### Work instruction A
In the crypto forecasting notebook below, list every short name that an import statement assigns with "as".
### Work instruction B
In the rows that follow the crypto forecasting notebook, lay out the lines from the start of the rows through the line containing "Vikend i nedeljne akc" as a Markdown table. Use the columns Nr and Line, skip any blank lines, and leave out the pictures.

In [None]:
import numpy as np 
import pandas as pd 
import matplotlib.pyplot as plt
%matplotlib inline
import seaborn as sns
from datetime import datetime as dt
import os
import plotly.express as px
import plotly.graph_objects as go
sns.set_style("whitegrid")
palette = sns.color_palette("tab10")
plt.rcParams['font.size']=13



#data path
data_path = '../input/g-research-crypto-forecasting/'

#### Reading and Inspecting our Data

In [None]:
#Reading in data
crypto_trade_df = pd.read_csv(os.path.join(data_path, "train.csv"))
assets_df = pd.read_csv(os.path.join(data_path, "asset_details.csv"))
print('training data has {:,} rows and {} columns'.format(crypto_trade_df.shape[0],crypto_trade_df.shape[1]))


In [None]:
crypto_trade_df.head(5)

In [None]:
#Sorting the assets so that we can access the data for each asset in through a dictionary
assets_df.sort_values(by='Asset_ID',inplace=True)
assets_df

### Understanding The Data

**Training & Test Data**
1. ***timestamp*** is the unix time stamp. This will be converted to datetime.
2. ***Asset_ID*** refers to the particular crypto asset under consideration.
3. ***Count*** refers to the number of trades that took place in a particular minute.
4. ***Open*** referst to the USD price at the beginning of the minute.
5. ***High*** is the highest USD price reached during the minute.
6. ***Low*** is the lowest USD price during the minute.
7. ***Close*** refers to the USD price at the end of the minute.
8. ***Volume*** refers to the amount of the crypto asset involved in the trade.
9. ***VWAP*** is the volume-weighted-average price of the crytop asset in the minute
10. ***Target*** according to the [G-Research tutorial](https://www.kaggle.com/cstein06/tutorial-to-the-g-research-crypto-competition/notebook) is the 15 minute residualized log returns for the asset.

**Asset Data**
1. **Weight** refers to the relative importance of each asset in the evalulation metric. **Asset_ID** and **Asset_Name** are self-explanatory.

### Provided records
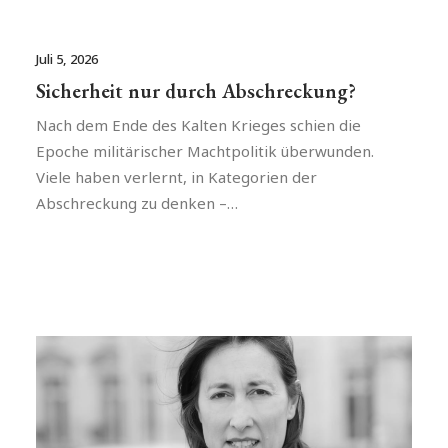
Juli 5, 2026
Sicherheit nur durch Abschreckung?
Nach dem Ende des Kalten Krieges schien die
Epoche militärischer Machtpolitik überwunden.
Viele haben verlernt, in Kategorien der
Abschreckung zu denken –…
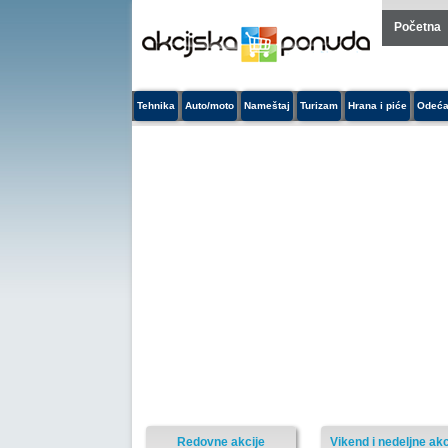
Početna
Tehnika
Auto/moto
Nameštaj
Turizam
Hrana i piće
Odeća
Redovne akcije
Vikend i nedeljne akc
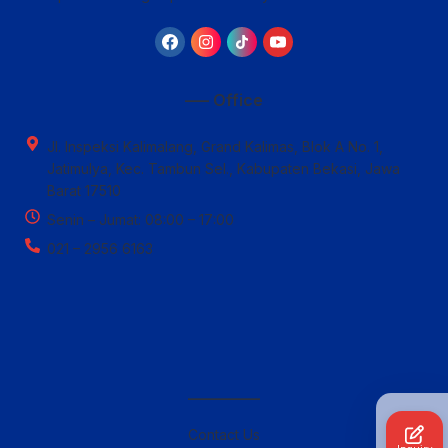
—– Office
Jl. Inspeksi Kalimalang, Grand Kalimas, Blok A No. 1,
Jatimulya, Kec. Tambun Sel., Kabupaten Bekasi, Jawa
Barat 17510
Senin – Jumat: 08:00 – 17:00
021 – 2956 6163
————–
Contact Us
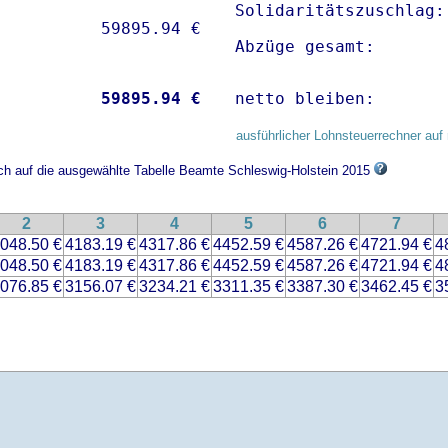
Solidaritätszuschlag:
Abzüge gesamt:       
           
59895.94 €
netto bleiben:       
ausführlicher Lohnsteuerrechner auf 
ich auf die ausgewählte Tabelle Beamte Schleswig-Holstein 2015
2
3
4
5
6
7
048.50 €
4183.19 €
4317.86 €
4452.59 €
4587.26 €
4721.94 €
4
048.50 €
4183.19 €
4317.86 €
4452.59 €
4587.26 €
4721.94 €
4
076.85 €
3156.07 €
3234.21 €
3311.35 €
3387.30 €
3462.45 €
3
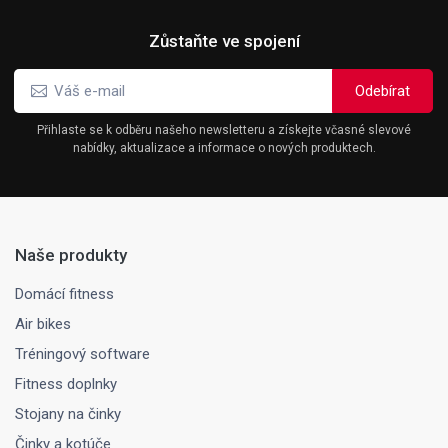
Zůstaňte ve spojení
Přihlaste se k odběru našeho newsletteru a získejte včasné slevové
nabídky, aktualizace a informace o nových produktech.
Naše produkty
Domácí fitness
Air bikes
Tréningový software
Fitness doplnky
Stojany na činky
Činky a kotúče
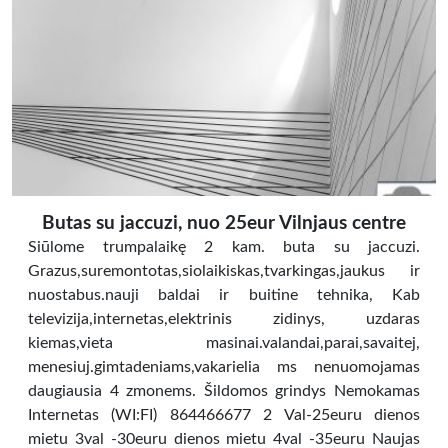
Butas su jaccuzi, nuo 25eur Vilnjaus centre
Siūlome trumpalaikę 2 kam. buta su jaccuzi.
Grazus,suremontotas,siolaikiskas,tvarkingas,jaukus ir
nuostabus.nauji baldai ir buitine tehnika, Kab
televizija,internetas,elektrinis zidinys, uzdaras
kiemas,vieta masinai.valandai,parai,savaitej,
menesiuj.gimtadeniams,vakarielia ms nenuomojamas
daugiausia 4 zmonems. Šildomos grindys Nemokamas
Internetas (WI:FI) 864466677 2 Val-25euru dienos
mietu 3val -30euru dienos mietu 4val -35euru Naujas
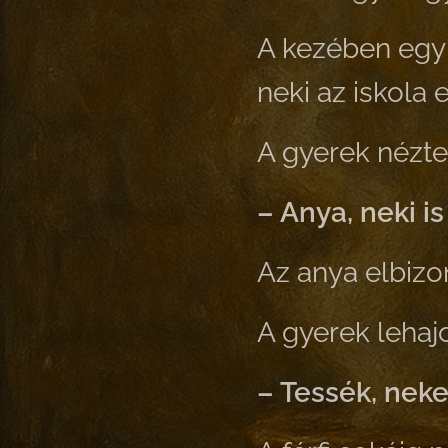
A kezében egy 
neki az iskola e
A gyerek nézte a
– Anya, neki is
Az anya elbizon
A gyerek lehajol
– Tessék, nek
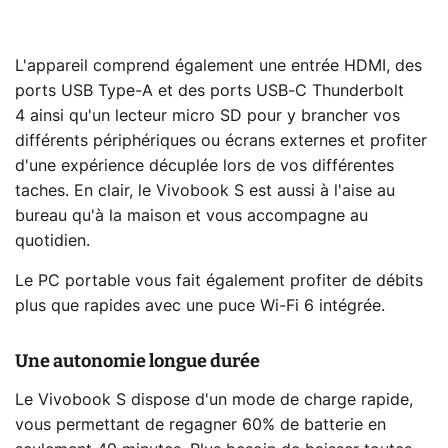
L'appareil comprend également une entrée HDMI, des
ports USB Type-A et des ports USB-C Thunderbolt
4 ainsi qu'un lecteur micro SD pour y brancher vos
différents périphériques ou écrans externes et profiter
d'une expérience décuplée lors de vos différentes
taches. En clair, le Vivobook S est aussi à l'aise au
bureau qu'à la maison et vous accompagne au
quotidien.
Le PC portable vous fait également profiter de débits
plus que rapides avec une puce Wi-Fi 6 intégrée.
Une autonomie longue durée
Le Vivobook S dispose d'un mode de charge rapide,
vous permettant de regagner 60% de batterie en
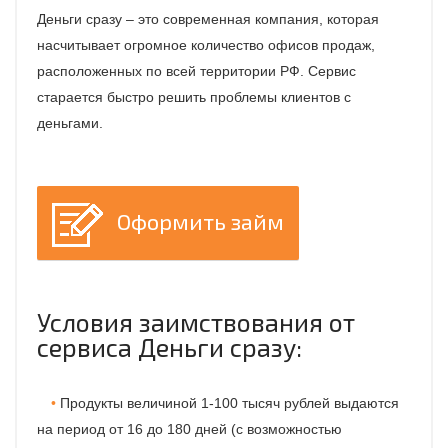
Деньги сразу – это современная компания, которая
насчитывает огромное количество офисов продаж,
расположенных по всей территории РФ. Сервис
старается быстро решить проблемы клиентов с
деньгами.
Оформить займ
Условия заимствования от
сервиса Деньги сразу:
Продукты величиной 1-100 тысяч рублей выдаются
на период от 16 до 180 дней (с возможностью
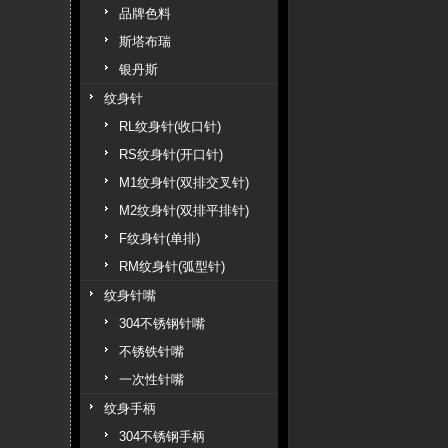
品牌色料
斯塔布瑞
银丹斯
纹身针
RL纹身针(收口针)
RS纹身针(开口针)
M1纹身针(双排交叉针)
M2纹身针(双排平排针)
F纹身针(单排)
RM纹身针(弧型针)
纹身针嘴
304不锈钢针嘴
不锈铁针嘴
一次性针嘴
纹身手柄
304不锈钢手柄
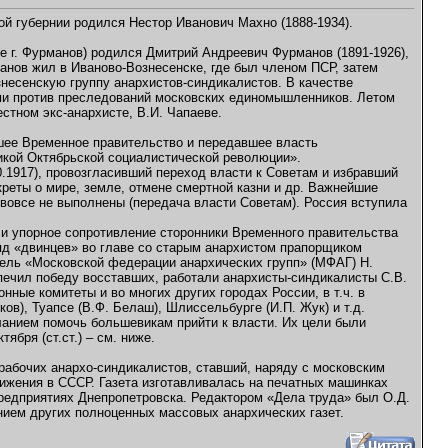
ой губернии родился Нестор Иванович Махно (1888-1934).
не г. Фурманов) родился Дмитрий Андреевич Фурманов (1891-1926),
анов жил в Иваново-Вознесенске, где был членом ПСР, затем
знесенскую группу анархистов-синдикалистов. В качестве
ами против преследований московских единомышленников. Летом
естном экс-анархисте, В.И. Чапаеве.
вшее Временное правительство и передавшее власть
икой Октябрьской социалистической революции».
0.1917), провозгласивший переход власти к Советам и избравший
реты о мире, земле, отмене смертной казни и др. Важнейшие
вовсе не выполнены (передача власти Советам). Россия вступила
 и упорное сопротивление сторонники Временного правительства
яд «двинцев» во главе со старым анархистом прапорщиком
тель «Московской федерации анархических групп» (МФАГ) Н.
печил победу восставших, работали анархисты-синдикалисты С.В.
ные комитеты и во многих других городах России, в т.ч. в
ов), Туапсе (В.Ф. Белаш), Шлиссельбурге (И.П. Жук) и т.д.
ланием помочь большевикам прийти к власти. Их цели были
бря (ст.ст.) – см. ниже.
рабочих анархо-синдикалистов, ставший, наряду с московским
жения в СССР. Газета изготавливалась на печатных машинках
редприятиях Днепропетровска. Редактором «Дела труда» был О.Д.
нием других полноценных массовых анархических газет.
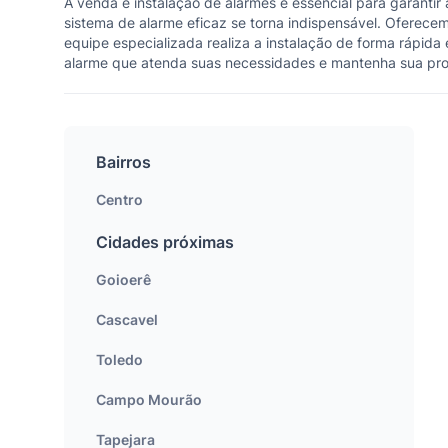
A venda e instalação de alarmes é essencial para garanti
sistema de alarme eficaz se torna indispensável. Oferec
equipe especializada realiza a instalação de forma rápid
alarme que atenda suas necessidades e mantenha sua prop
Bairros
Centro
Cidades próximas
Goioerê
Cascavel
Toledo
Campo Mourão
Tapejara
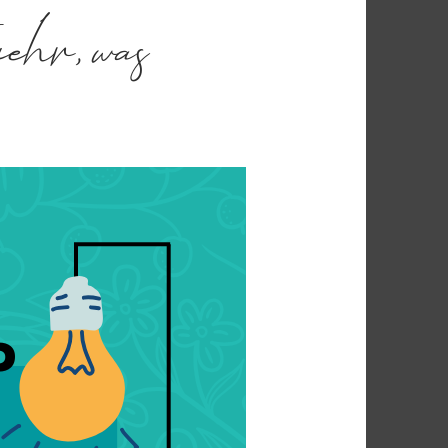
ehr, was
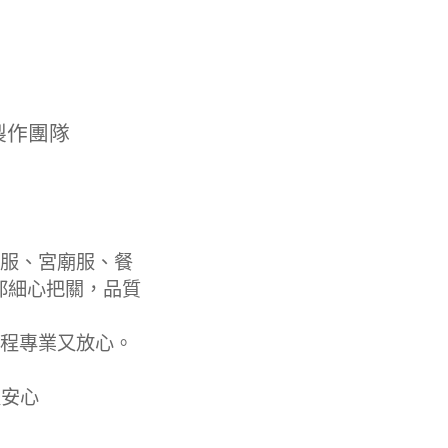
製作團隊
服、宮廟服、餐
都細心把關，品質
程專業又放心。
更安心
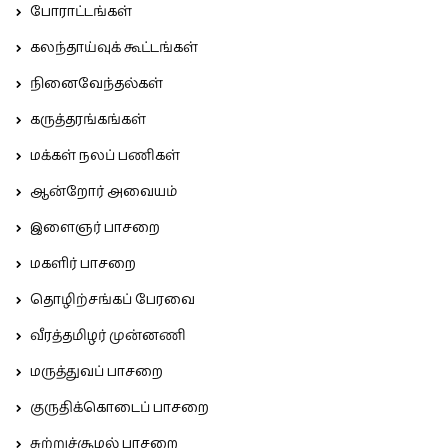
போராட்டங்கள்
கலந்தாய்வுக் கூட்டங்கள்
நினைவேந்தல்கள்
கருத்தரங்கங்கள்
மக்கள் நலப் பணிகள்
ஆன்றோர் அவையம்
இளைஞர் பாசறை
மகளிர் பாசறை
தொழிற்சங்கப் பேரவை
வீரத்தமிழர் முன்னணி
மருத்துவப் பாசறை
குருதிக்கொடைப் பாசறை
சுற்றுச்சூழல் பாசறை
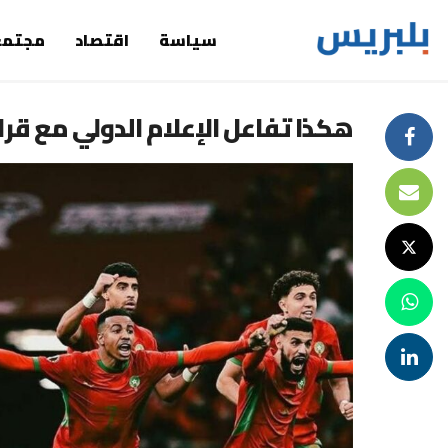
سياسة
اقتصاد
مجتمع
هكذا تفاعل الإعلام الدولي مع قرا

### Written solution A
np, pd, plt, sns, dt, px, go

### Written solution B
| Nr | Line |
|---|---|
| 1 | Juli 5, 2026 |
| 2 | Sicherheit nur durch Abschreckung? |
| 3 | Nach dem Ende des Kalten Krieges schien die |
| 4 | Epoche militärischer Machtpolitik überwunden. |
| 5 | Viele haben verlernt, in Kategorien der |
| 6 | Abschreckung zu denken –… |
| 7 | Početna |
| 8 | Tehnika |
| 9 | Auto/moto |
| 10 | Nameštaj |
| 11 | Turizam |
| 12 | Hrana i piće |
| 13 | Odeća |
| 14 | Redovne akcije |
| 15 | Vikend i nedeljne akc |